Mais ce serait l’aspect qu’Israël est susceptible de contester, selon Alonso Gurmendi Dunkelberg, maître de conférences en relations internationales au King’s College.

« Dans le génocide, il faut vouloir avoir commis le crime avec l’intention spécifique de détruire un groupe en tant que tel, détruire un groupe parce qu’il est ce groupe », a-t-il déclaré à L’Observatoire de l’Europe.

« Et c’est là la partie la plus délicate et sur laquelle j’espère que la défense d’Israël se concentrera. Soit il affirmera qu’il n’a pas commis cet acte lui-même, soit il affirmera qu’il n’a pas créé les conditions qui rendent Gaza inhabitable, en soulignant qu’il laisse passer les camions transportant de l’aide.»

Des soldats israéliens devant l’hôpital Shifa, dans la ville de Gaza, le 22 novembre 2023.
Des soldats israéliens devant l’hôpital Shifa, dans la ville de Gaza, le 22 novembre 2023.

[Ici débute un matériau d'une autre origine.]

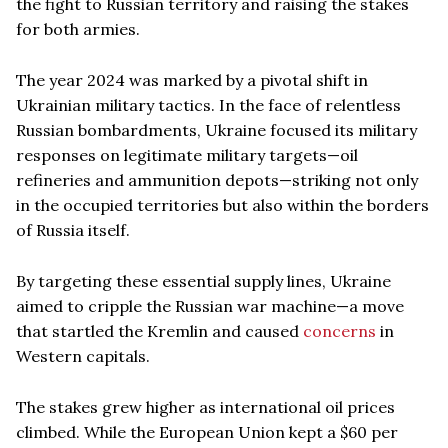
the fight to Russian territory and raising the stakes
for both armies.
The year 2024 was marked by a pivotal shift in
Ukrainian military tactics. In the face of relentless
Russian bombardments, Ukraine focused its military
responses on legitimate military targets—oil
refineries and ammunition depots—striking not only
in the occupied territories but also within the borders
of Russia itself.
By targeting these essential supply lines, Ukraine
aimed to cripple the Russian war machine—a move
that startled the Kremlin and caused
concerns
in
Western capitals.
The stakes grew higher as international oil prices
climbed. While the European Union kept a $60 per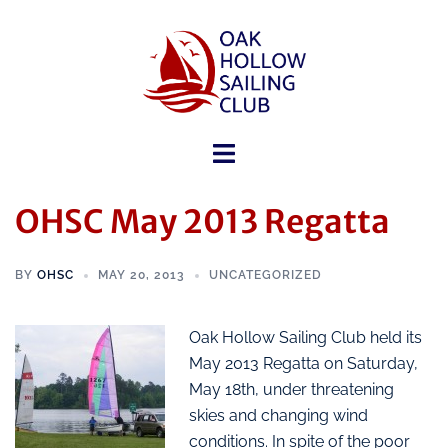
OHSC May 2013 Regatta
BY
OHSC
MAY 20, 2013
UNCATEGORIZED
Oak Hollow Sailing Club held its
May 2013 Regatta on Saturday,
May 18th, under threatening
skies and changing wind
conditions. In spite of the poor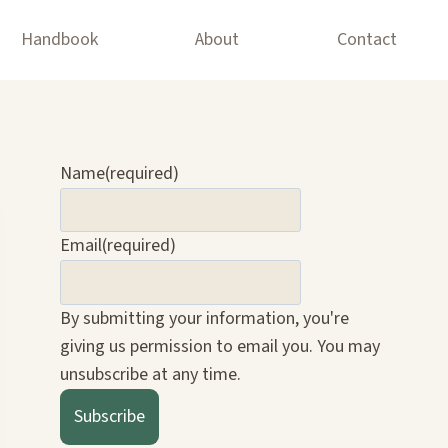
Handbook
About
Contact
Name
(required)
Email
(required)
By submitting your information, you're
giving us permission to email you. You may
unsubscribe at any time.
Subscribe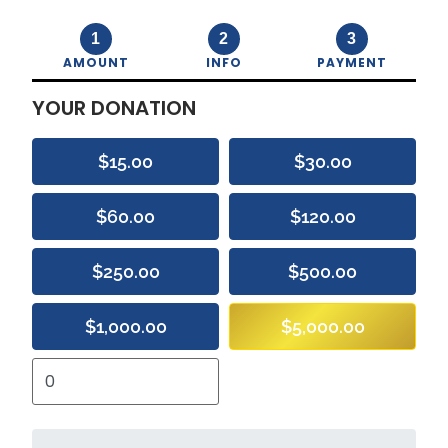
1
2
3
AMOUNT
INFO
PAYMENT
YOUR DONATION
$15.00
$30.00
$60.00
$120.00
$250.00
$500.00
$1,000.00
$5,000.00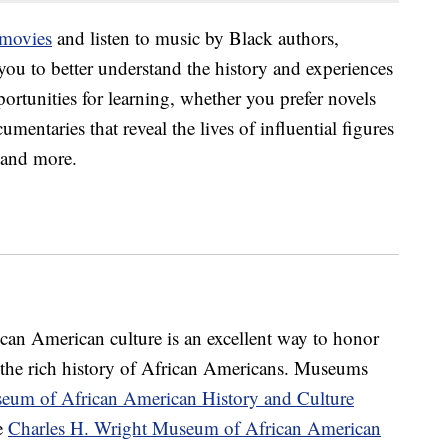
 movies
and listen to music by Black authors,
ou to better understand the history and experiences
ortunities for learning, whether you prefer novels
cumentaries that reveal the lives of influential figures
s and more.
ican American culture is an excellent way to honor
the rich history of African Americans. Museums
eum of African American History and Culture
e
Charles H. Wright Museum of African American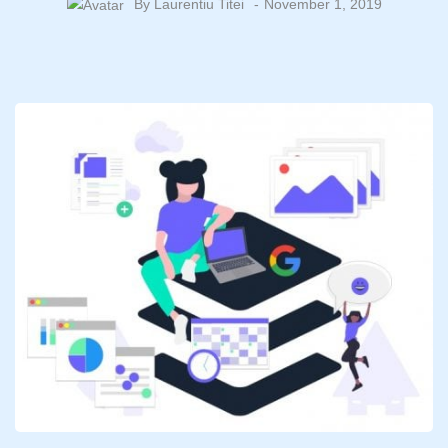
By
Laurentiu Titei
November 1, 2019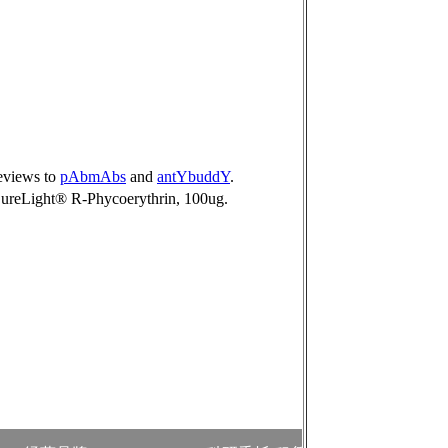
reviews to
pAbmAbs
and
antYbuddY
.
ureLight® R-Phycoerythrin, 100ug.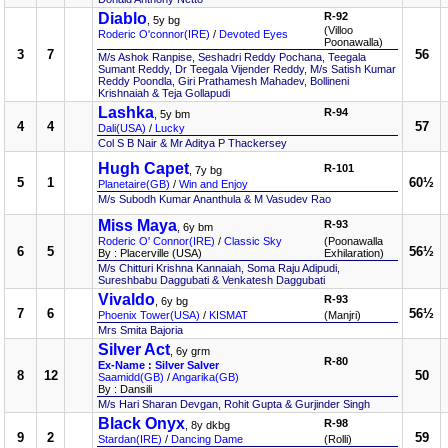
Diablo
R-92
, 5y bg
(Villoo
Roderic O'connor(IRE)
/
Devoted Eyes
Poonawalla)
3
7
56
M/s Ashok Ranpise, Seshadri Reddy Pochana, Teegala
Sumant Reddy, Dr Teegala Vijender Reddy, M/s Satish Kumar
Reddy Poondla, Giri Prathamesh Mahadev, Bollineni
Krishnaiah & Teja Gollapudi
Lashka
R-94
, 5y bm
4
4
57
Dali(USA)
/
Lucky
Col S B Nair & Mr Aditya P Thackersey
Hugh Capet
R-101
, 7y bg
5
1
60½
Planetaire(GB)
/
Win and Enjoy
M/s Subodh Kumar Ananthula & M Vasudev Rao
Miss Maya
R-93
, 6y bm
Roderic O' Connor(IRE)
/
Classic Sky
(Poonawalla
6
5
56½
By : Placerville (USA)
Exhilaration)
M/s Chitturi Krishna Kannaiah, Soma Raju Adipudi,
Sureshbabu Daggubati & Venkatesh Daggubati
Vivaldo
R-93
, 6y bg
7
6
56½
Phoenix Tower(USA)
/
KISMAT
(Manjri)
Mrs Smita Bajoria
Silver Act
, 6y grm
R-80
Ex-Name : Silver Salver
8
12
50
Saamidd(GB)
/
Angarika(GB)
By : Dansili
M/s Hari Sharan Devgan, Rohit Gupta & Gurjinder Singh
Black Onyx
R-98
, 8y dkbg
9
2
59
Stardan(IRE)
/
Dancing Dame
(Rolli)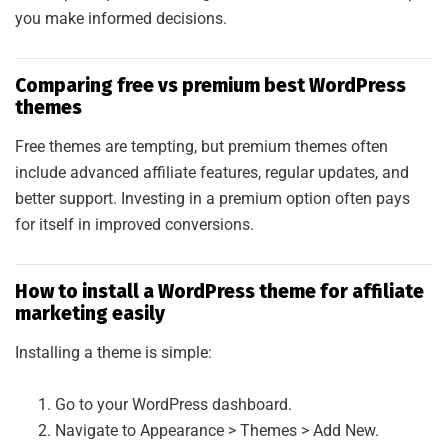
you make informed decisions.
Comparing free vs premium best WordPress
themes
Free themes are tempting, but premium themes often
include advanced affiliate features, regular updates, and
better support. Investing in a premium option often pays
for itself in improved conversions.
How to install a WordPress theme for affiliate
marketing easily
Installing a theme is simple:
Go to your WordPress dashboard.
Navigate to Appearance > Themes > Add New.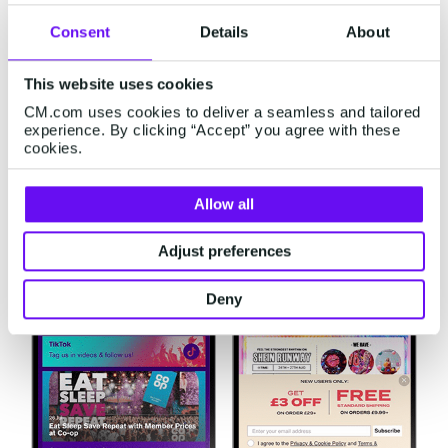
media platforms. You have full control over
Consent
Details
About
where and when you want to display banners or
ads. Easy, right?
This website uses cookies
CM.com uses cookies to deliver a seamless and tailored
experience. By clicking “Accept” you agree with these
cookies.
Allow all
Adjust preferences
Deny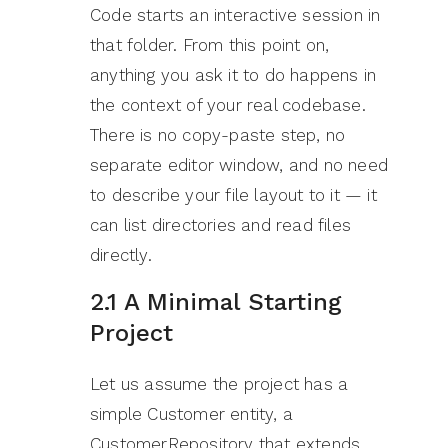
Code starts an interactive session in
that folder. From this point on,
anything you ask it to do happens in
the context of your real codebase.
There is no copy-paste step, no
separate editor window, and no need
to describe your file layout to it — it
can list directories and read files
directly.
2.1 A Minimal Starting
Project
Let us assume the project has a
simple Customer entity, a
CustomerRepository that extends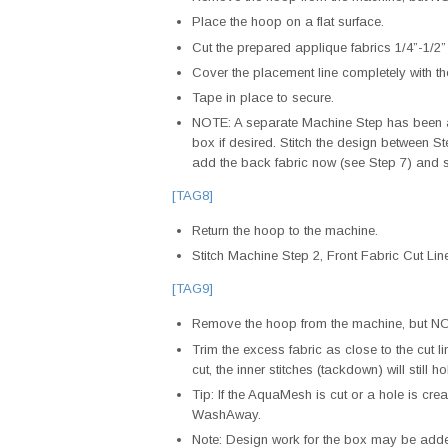
Place the hoop on a flat surface.
Cut the prepared applique fabrics 1/4”-1/2”
Cover the placement line completely with th
Tape in place to secure.
NOTE: A separate Machine Step has been ad
box if desired. Stitch the design between St
add the back fabric now (see Step 7) and 
[TAG8]
Return the hoop to the machine.
Stitch Machine Step 2, Front Fabric Cut L
[TAG9]
Remove the hoop from the machine, but NOT
Trim the excess fabric as close to the cut lin
cut, the inner stitches (tackdown) will still h
Tip: If the AquaMesh is cut or a hole is cr
WashAway.
Note: Design work for the box may be adde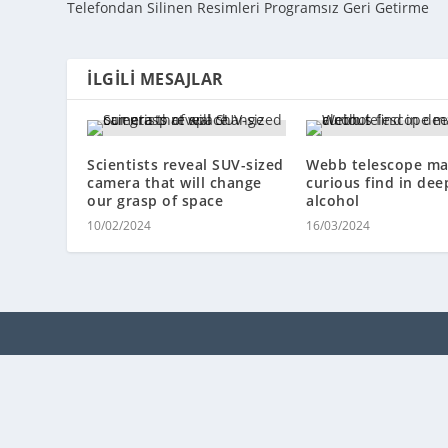
Telefondan Silinen Resimleri Programsız Geri Getirme
İLGILI MESAJLAR
Scientists reveal SUV-sized
Webb telescope ma
camera that will change
curious find in dee
our grasp of space
alcohol
10/02/2024
16/03/2024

Combien de temps faudra-t-il à la CIJ pour prendre une décision ?

L’audience des 11 et 12 janvier n’examinera pas encore le fond du dossier de génocide contre Israël, mais se prononcera uniquement sur les mesures provisoires demandées en urgence par l’Afrique du Sud. Cette dernière décision pourrait intervenir entre quelques semaines et un ou deux mois après l’audience, selon les experts.

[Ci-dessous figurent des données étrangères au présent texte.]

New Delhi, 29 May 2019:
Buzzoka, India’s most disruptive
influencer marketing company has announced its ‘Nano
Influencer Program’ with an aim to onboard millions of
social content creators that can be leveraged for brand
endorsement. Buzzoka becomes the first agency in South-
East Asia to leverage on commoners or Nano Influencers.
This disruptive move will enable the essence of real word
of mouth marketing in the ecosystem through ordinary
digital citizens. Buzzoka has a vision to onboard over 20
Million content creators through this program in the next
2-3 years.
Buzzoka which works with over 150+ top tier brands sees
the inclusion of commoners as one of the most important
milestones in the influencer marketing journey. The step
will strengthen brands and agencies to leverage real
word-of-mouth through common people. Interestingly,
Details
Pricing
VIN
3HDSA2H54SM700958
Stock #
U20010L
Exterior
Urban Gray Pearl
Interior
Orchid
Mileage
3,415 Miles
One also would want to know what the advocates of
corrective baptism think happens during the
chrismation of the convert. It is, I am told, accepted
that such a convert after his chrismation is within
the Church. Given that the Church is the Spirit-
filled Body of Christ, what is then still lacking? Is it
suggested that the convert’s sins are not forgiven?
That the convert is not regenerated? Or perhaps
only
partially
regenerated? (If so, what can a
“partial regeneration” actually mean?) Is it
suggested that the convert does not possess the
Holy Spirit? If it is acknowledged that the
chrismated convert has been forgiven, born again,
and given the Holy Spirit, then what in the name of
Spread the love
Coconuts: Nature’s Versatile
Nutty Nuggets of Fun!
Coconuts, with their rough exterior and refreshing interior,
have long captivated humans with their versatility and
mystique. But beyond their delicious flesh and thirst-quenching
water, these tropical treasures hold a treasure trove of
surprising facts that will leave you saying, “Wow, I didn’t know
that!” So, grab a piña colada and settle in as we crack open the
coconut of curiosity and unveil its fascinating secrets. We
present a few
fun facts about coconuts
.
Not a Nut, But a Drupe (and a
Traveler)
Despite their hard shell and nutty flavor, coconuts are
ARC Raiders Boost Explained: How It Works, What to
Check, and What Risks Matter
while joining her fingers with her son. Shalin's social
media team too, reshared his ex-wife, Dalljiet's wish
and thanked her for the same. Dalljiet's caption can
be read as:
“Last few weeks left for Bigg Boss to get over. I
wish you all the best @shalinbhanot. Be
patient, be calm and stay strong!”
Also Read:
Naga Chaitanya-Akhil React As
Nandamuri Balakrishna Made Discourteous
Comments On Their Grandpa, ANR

« Si le tribunal suit ce qu’il a fait dans les affaires précédentes de Gambie c. Myanmar ou d’Ukraine c. Russie – qui invoquaient toutes deux la Convention sur le génocide – je m’attendrais à ce que dans quelques semaines, le tribunal accorde l’ordonnance provisoire. (demandé par l’Afrique du Sud) », a déclaré Varaki.

Quant au bien-fondé de l’affaire de génocide, a déclaré Gurmendi, cela pourrait « prendre plusieurs années » avant qu’un verdict ne soit rendu par le tribunal.

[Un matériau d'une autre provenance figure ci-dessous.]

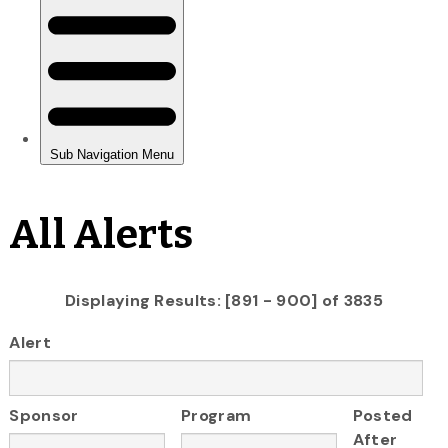
All Alerts
Displaying Results: [891 - 900] of 3835
Alert
Sponsor
Program
Posted
After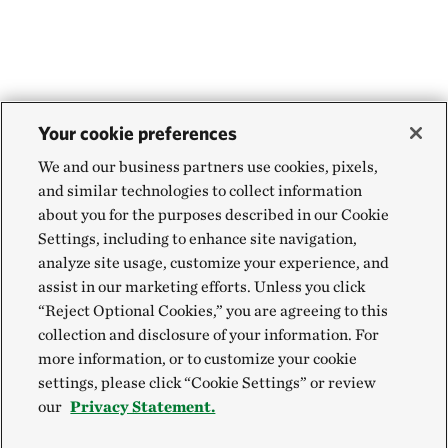
Your cookie preferences
We and our business partners use cookies, pixels,
and similar technologies to collect information
about you for the purposes described in our Cookie
Settings, including to enhance site navigation,
analyze site usage, customize your experience, and
assist in our marketing efforts. Unless you click
“Reject Optional Cookies,” you are agreeing to this
collection and disclosure of your information. For
more information, or to customize your cookie
settings, please click “Cookie Settings” or review
our
Privacy Statement.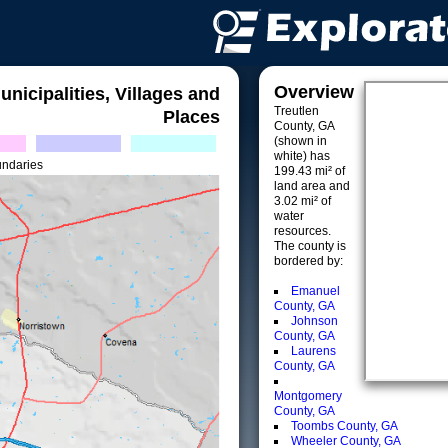
Overview
unicipalities, Villages and
Treutlen
Places
County, GA
(shown in
white) has
undaries
199.43 mi² of
land area and
3.02 mi² of
water
resources.
The county is
bordered by:
Emanuel
County, GA
Johnson
County, GA
Laurens
County, GA
Montgomery
County, GA
Toombs County, GA
Wheeler County, GA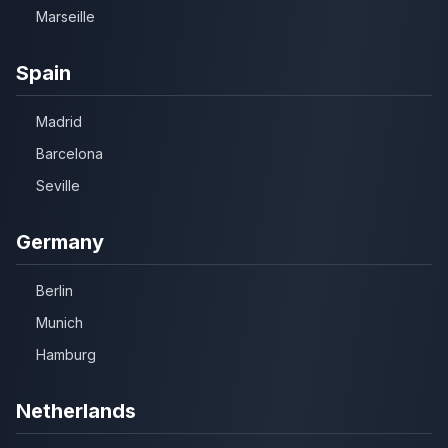
Marseille
Spain
Madrid
Barcelona
Seville
Germany
Berlin
Munich
Hamburg
Netherlands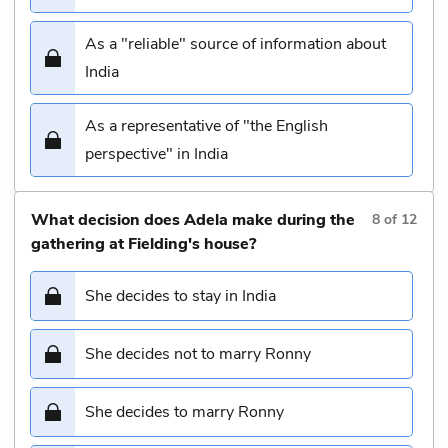
As a "reliable" source of information about
India
As a representative of "the English
perspective" in India
What decision does Adela make during the
8
of
12
gathering at Fielding's house?
She decides to stay in India
She decides not to marry Ronny
She decides to marry Ronny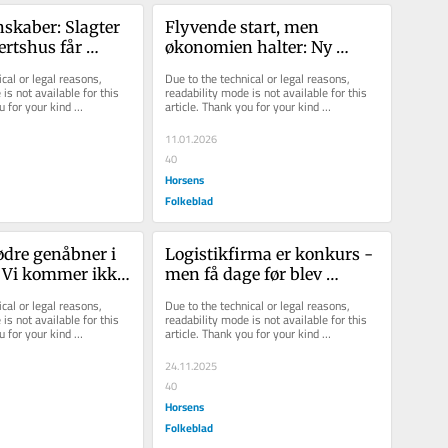
skaber: Slagter 
Flyvende start, men 
ærtshus får 
økonomien halter: Ny 
e, og 
restaurant er åbnet med 
cal or legal reasons, 
Due to the technical or legal reasons, 
 sk...
million-undersk...
is not available for this 
readability mode is not available for this 
u for your kind 
article. Thank you for your kind 
understanding.
11.01.2026
40
Horsens
Folkeblad
dre genåbner i 
Logistikfirma er konkurs - 
 Vi kommer ikke 
men få dage før blev 
nød, men af 
aktiviteterne solgt fra, og 
cal or legal reasons, 
Due to the technical or legal reasons, 
det ...
is not available for this 
readability mode is not available for this 
u for your kind 
article. Thank you for your kind 
understanding.
24.11.2025
40
Horsens
Folkeblad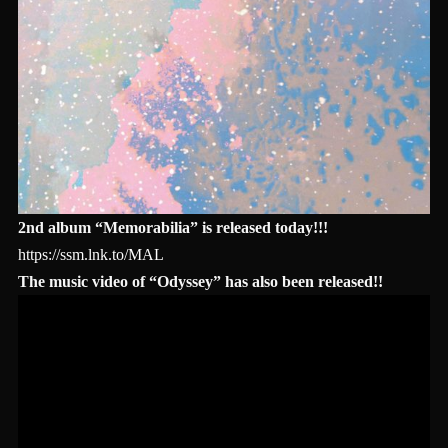
2nd album “Memorabilia” is released today!!!
https://ssm.lnk.to/MAL
The music video of “Odyssey” has also been released!!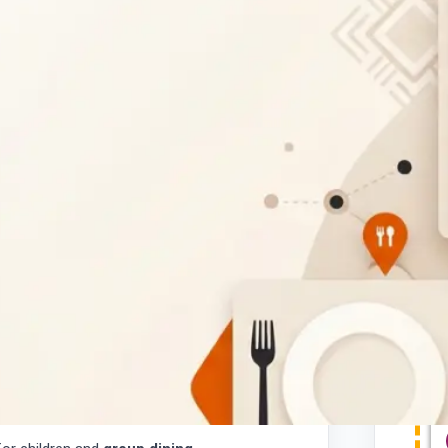
estaurant located in Mochudi, Botswana,
ls and visitors alike. Whether you're
 Mochudi
or planning a casual meal with
ily.
for meals on the go.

Que signifierait une condamnation pour Israël ?

Fondamentalement, la CIJ – le principal organe judiciaire des Nations Unies – n’a aucun pouvoir pour engager des poursuites, même si ses décisions ont un certain poids au sein de la communauté internationale. Une condamnation pour génocide a un impact considérable sur la position d’un pays sur la scène internationale.

« La Convention sur le génocide traite du crime des crimes. C’est pourquoi plusieurs personnes souhaitent cette condamnation », a déclaré Varaki. « Je ne parle pas uniquement du cas actuel. D’une manière générale, ils veulent une condamnation parce qu’ils pensent que c’est la pire condamnation jamais vue.

Alors qu’Israël aurait l’obligation légale de donner suite à l’éventuelle approbation par la CIJ de la mesure provisoire demandée par l’Afrique du Sud, Gurmendi Dunkelberg a déclaré qu’il y avait des précédents de cas de non-respect, y compris aux États-Unis.

« Le problème est que, (en termes de) mise en application, il n’y a pas de police internationale pour frapper à votre porte et vous dire ‘Vous avez enfreint une ordonnance d’un juge, je vous arrête pour outrage au tribunal ou quelque chose comme ça.’ En réalité, cela dépend de ce que les autres États peuvent et font », a-t-il déclaré.

« En supposant qu’Israël ne se conforme pas à l’ordre – ce qui n’est pas accordé, Israël pourrait simplement s’y conformer – alors d’autres États pourraient être en mesure de faire pression sur Israël (pour qu’il le fasse). » Une condamnation pourrait affaiblir le soutien des alliés occidentaux à la guerre israélienne à Gaza.